Anche se non ci sono documenti che riguardano la chiusura dell’ospedale di Oppido, già nel XV secolo i religiosi avevano abbandonato il paese.

La chiesa prende il suo nome dalla dizione francese “Antuane” di Antonio, che nel dialetto meridionale ha generato “Antuono” .
La chiesa di Oppido Lucano è interessante poiché questo tipo di realizzazioni avevano origini legate alla devozione privata.
A lungo infatti si è creduto che questo tipo di fenomeno fosse legato a movimenti monastici, ma tale ipotesi è stata smentita soprattutto dai programmi iconografici che non erano legati ad una committenza cenobitica, come invece accade a Sant’Antuono.

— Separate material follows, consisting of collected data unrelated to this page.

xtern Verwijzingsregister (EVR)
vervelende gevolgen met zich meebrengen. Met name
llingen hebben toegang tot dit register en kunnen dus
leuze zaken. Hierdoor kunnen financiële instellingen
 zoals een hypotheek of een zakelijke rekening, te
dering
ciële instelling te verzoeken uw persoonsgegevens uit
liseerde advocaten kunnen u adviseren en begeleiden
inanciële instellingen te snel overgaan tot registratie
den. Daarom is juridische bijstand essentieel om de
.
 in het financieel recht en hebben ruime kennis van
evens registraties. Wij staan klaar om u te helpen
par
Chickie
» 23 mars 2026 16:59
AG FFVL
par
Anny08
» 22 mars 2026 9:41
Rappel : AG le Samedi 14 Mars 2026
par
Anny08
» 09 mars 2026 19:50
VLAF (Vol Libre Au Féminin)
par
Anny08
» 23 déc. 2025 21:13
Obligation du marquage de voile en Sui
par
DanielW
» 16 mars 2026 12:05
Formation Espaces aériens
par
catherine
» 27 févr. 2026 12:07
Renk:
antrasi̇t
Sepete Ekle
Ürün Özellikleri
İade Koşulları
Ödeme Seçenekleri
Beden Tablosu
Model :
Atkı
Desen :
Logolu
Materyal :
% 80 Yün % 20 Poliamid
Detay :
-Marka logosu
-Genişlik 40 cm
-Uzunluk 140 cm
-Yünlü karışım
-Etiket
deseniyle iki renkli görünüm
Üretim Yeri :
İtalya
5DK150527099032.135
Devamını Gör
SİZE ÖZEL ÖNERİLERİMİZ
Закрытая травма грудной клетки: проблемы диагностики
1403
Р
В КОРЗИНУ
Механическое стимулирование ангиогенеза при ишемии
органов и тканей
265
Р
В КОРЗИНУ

La narrazione pittorica del ciclo di affreschi che decora le pareti comprende l’intera vita di Cristo, partendo dal cunicolo sinistro con scene dell’Infanzia, alle quali si aggiungono anche il Battesimo e l’Ingresso a Gerusalemme.
Le pitture continuano poi nella navatella centrale, con le storie della Passione, a partire dalla scena dell’Ultima Cena, per terminare con le Pie donne al sepolcro.
Infine nel cunicolo destro troviamo la Madonna in trono con Cristo bambino e l’Angelo.
Molte scene sono estremamente rovinate, altre completamente scomparse a causa dell’abbandono in cui si trovava la chiesa. Voci fondate di paese raccontano che fino a non moltissimi anni fa, la cripta era utilizzata dai pastori per rinchiudervi i maiali precedentemente portati al pascolo. Gli affreschi hanno quindi decorato per molto tempo un ambiente utilizzato come stalla.
Intorno agli anni Settanta tuttavia furono realizzati dei lavori che permisero una maggiore fruibilità degli affreschi, e la scoperta di alcune ossa attribuite ai monaci che lì avevano abitato.
Nel 1992 è stato realizzato un intervento di restauro.